The University of Stavanger is in a region with a dominant offshore oil and gas industry, which due to both climate change and declining reserves is not sustainable in the long run. The region therefore faces a massive challenge of restructuring its economy towards a more diversified and sustainable industry mix. Besides the challenges imposed by lockdown for many industries, COVID-19 also led to a steep fall in oil prices and a rapid drop in investments in the industry, with many companies going bankrupt or laying off workers.
At the university, we sought to address the short-term consequences of the lockdown by creating new educational offerings for laid-off workers and by collaborating with regional companies on innovation projects to help them find a way out of the crisis.
In the longer term, we recognise that restructuring the regional economy also requires a concerted effort, which must involve the university. Green restructuring is therefore the main headline of the university’s strategy for the next ten years.
“The university needs to be an active partner for the region in the development of new industries and the transformation of existing ones.”
Many universities and regions look to Stanford and Silicon Valley for inspiration on how to do this. And the credentials of Stanford in the development of the IT and biotech industries are impressive indeed. But we are not sure this is the best approach for a university and a region such as ours. Most regions are not like Silicon Valley, and most industries are not like IT or biotech. Hence, new industry creation is only very rarely the result of new scientific breakthroughs. More often, it is the result either of internal processes of branching from related industries in the region, where knowledge from different industries is combined in new ways, or of the region attracting new activities from outside.

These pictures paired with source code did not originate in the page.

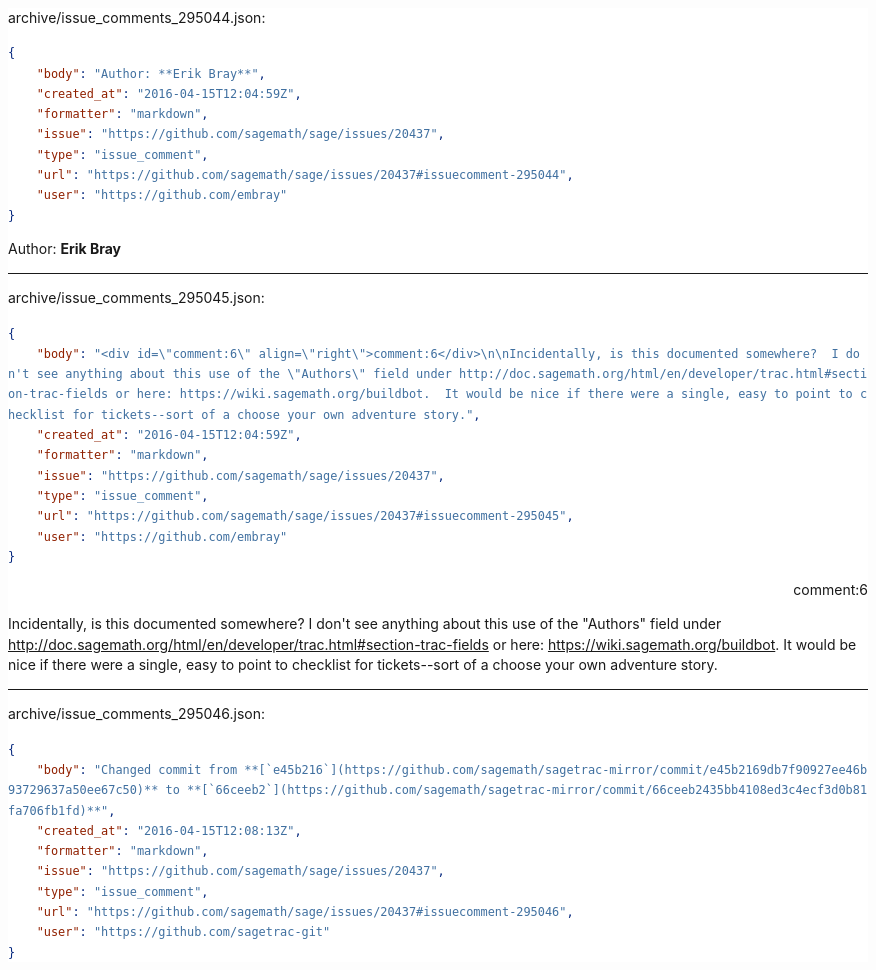 archive/issue_comments_295044.json:
```json
{
    "body": "Author: **Erik Bray**",
    "created_at": "2016-04-15T12:04:59Z",
    "formatter": "markdown",
    "issue": "https://github.com/sagemath/sage/issues/20437",
    "type": "issue_comment",
    "url": "https://github.com/sagemath/sage/issues/20437#issuecomment-295044",
    "user": "https://github.com/embray"
}
```

Author: **Erik Bray**



---

archive/issue_comments_295045.json:
```json
{
    "body": "<div id=\"comment:6\" align=\"right\">comment:6</div>\n\nIncidentally, is this documented somewhere?  I don't see anything about this use of the \"Authors\" field under http://doc.sagemath.org/html/en/developer/trac.html#section-trac-fields or here: https://wiki.sagemath.org/buildbot.  It would be nice if there were a single, easy to point to checklist for tickets--sort of a choose your own adventure story.",
    "created_at": "2016-04-15T12:04:59Z",
    "formatter": "markdown",
    "issue": "https://github.com/sagemath/sage/issues/20437",
    "type": "issue_comment",
    "url": "https://github.com/sagemath/sage/issues/20437#issuecomment-295045",
    "user": "https://github.com/embray"
}
```

<div id="comment:6" align="right">comment:6</div>

Incidentally, is this documented somewhere?  I don't see anything about this use of the "Authors" field under http://doc.sagemath.org/html/en/developer/trac.html#section-trac-fields or here: https://wiki.sagemath.org/buildbot.  It would be nice if there were a single, easy to point to checklist for tickets--sort of a choose your own adventure story.



---

archive/issue_comments_295046.json:
```json
{
    "body": "Changed commit from **[`e45b216`](https://github.com/sagemath/sagetrac-mirror/commit/e45b2169db7f90927ee46b93729637a50ee67c50)** to **[`66ceeb2`](https://github.com/sagemath/sagetrac-mirror/commit/66ceeb2435bb4108ed3c4ecf3d0b81fa706fb1fd)**",
    "created_at": "2016-04-15T12:08:13Z",
    "formatter": "markdown",
    "issue": "https://github.com/sagemath/sage/issues/20437",
    "type": "issue_comment",
    "url": "https://github.com/sagemath/sage/issues/20437#issuecomment-295046",
    "user": "https://github.com/sagetrac-git"
}
```
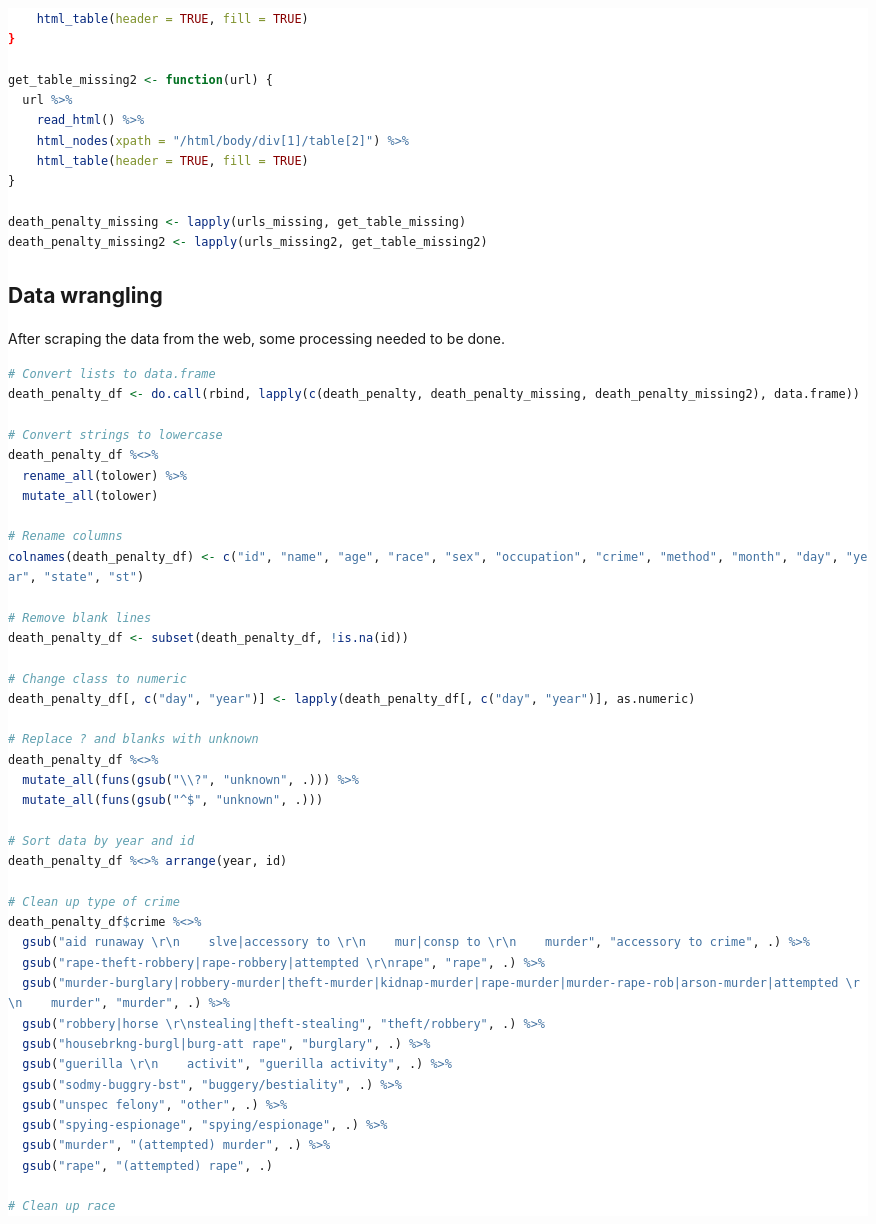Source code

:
 ```r
    html_table(header = TRUE, fill = TRUE) 
}  

get_table_missing2 <- function(url) {
  url %>%
    read_html() %>%
    html_nodes(xpath = "/html/body/div[1]/table[2]") %>% 
    html_table(header = TRUE, fill = TRUE) 
}  

death_penalty_missing <- lapply(urls_missing, get_table_missing)
death_penalty_missing2 <- lapply(urls_missing2, get_table_missing2)
```

## Data wrangling

After scraping the data from the web, some processing needed to be done.  

```r
# Convert lists to data.frame
death_penalty_df <- do.call(rbind, lapply(c(death_penalty, death_penalty_missing, death_penalty_missing2), data.frame))

# Convert strings to lowercase
death_penalty_df %<>% 
  rename_all(tolower) %>%
  mutate_all(tolower)

# Rename columns
colnames(death_penalty_df) <- c("id", "name", "age", "race", "sex", "occupation", "crime", "method", "month", "day", "year", "state", "st")      

# Remove blank lines
death_penalty_df <- subset(death_penalty_df, !is.na(id)) 

# Change class to numeric
death_penalty_df[, c("day", "year")] <- lapply(death_penalty_df[, c("day", "year")], as.numeric)

# Replace ? and blanks with unknown
death_penalty_df %<>%
  mutate_all(funs(gsub("\\?", "unknown", .))) %>%
  mutate_all(funs(gsub("^$", "unknown", .))) 

# Sort data by year and id
death_penalty_df %<>% arrange(year, id)

# Clean up type of crime
death_penalty_df$crime %<>%
  gsub("aid runaway \r\n    slve|accessory to \r\n    mur|consp to \r\n    murder", "accessory to crime", .) %>%
  gsub("rape-theft-robbery|rape-robbery|attempted \r\nrape", "rape", .) %>% 
  gsub("murder-burglary|robbery-murder|theft-murder|kidnap-murder|rape-murder|murder-rape-rob|arson-murder|attempted \r\n    murder", "murder", .) %>%
  gsub("robbery|horse \r\nstealing|theft-stealing", "theft/robbery", .) %>%
  gsub("housebrkng-burgl|burg-att rape", "burglary", .) %>%
  gsub("guerilla \r\n    activit", "guerilla activity", .) %>%  
  gsub("sodmy-buggry-bst", "buggery/bestiality", .) %>% 
  gsub("unspec felony", "other", .) %>% 
  gsub("spying-espionage", "spying/espionage", .) %>% 
  gsub("murder", "(attempted) murder", .) %>%
  gsub("rape", "(attempted) rape", .) 

# Clean up race
```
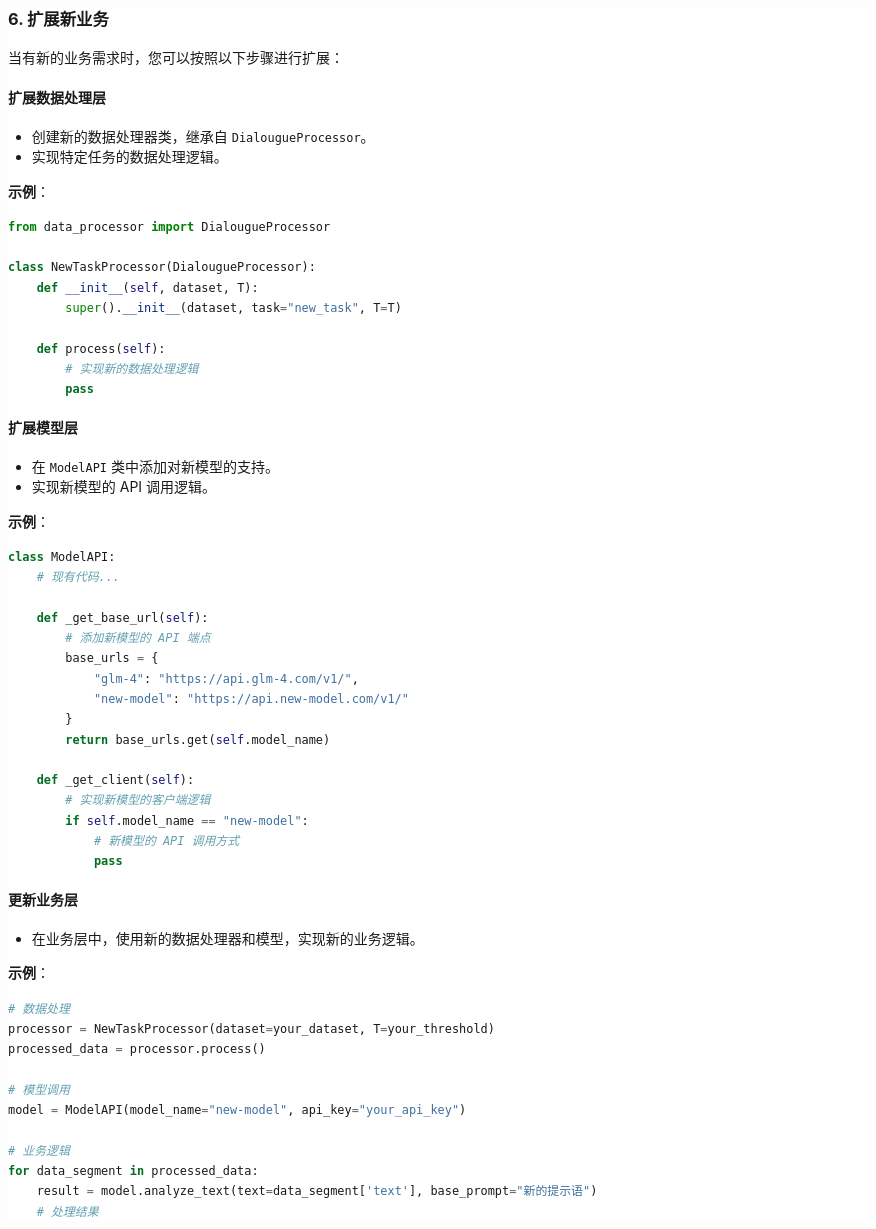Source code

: ### 6. 扩展新业务

当有新的业务需求时，您可以按照以下步骤进行扩展：

#### 扩展数据处理层

- 创建新的数据处理器类，继承自 `DialougueProcessor`。
- 实现特定任务的数据处理逻辑。

**示例**：

```python
from data_processor import DialougueProcessor

class NewTaskProcessor(DialougueProcessor):
    def __init__(self, dataset, T):
        super().__init__(dataset, task="new_task", T=T)
    
    def process(self):
        # 实现新的数据处理逻辑
        pass
```

#### 扩展模型层

- 在 `ModelAPI` 类中添加对新模型的支持。
- 实现新模型的 API 调用逻辑。

**示例**：

```python
class ModelAPI:
    # 现有代码...

    def _get_base_url(self):
        # 添加新模型的 API 端点
        base_urls = {
            "glm-4": "https://api.glm-4.com/v1/",
            "new-model": "https://api.new-model.com/v1/"
        }
        return base_urls.get(self.model_name)
    
    def _get_client(self):
        # 实现新模型的客户端逻辑
        if self.model_name == "new-model":
            # 新模型的 API 调用方式
            pass
```

#### 更新业务层

- 在业务层中，使用新的数据处理器和模型，实现新的业务逻辑。

**示例**：

```python
# 数据处理
processor = NewTaskProcessor(dataset=your_dataset, T=your_threshold)
processed_data = processor.process()

# 模型调用
model = ModelAPI(model_name="new-model", api_key="your_api_key")

# 业务逻辑
for data_segment in processed_data:
    result = model.analyze_text(text=data_segment['text'], base_prompt="新的提示语")
    # 处理结果
```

In these processes, we see the university as a connector across different stakeholders and as a magnet for new talent. The university can be a neutral arena, independent of industries and between the private and public sector. We can enable collaboration between diverse actors to stimulate new combinations. We are also embedded in global knowledge networks which can bring knowledge from the outside into the regional innovation ecosystem. All these roles require broad and meaningful engagement with society.
Alongside this support function, we also need to provide an arena for critical reflection on the consequences of restructuring. Economic restructuring can be a painful process, and its costs are not evenly distributed. The university must also do research on how to manage restructuring fairly and with regard for its social costs.
This adds up to a multi-faceted role, involving technical as well as social sciences and humanities research, education, innovation and outreach activities. Mobilising all branches of the university will therefore be crucial for the success of the university and the region in this process.
Rune Dahl Fitjar is the Pro-rector for Innovation and Society at the University of Stavanger. He has been a Professor in Innovation Studies at the UiS Business School since 2013. Fitjar received his PhD in Government from the London School of Economics in 2007. He was the project leader for the EU-funded network on The Role of Universities in Innovation and Regional Development (RUNIN) from 2016 to 2020.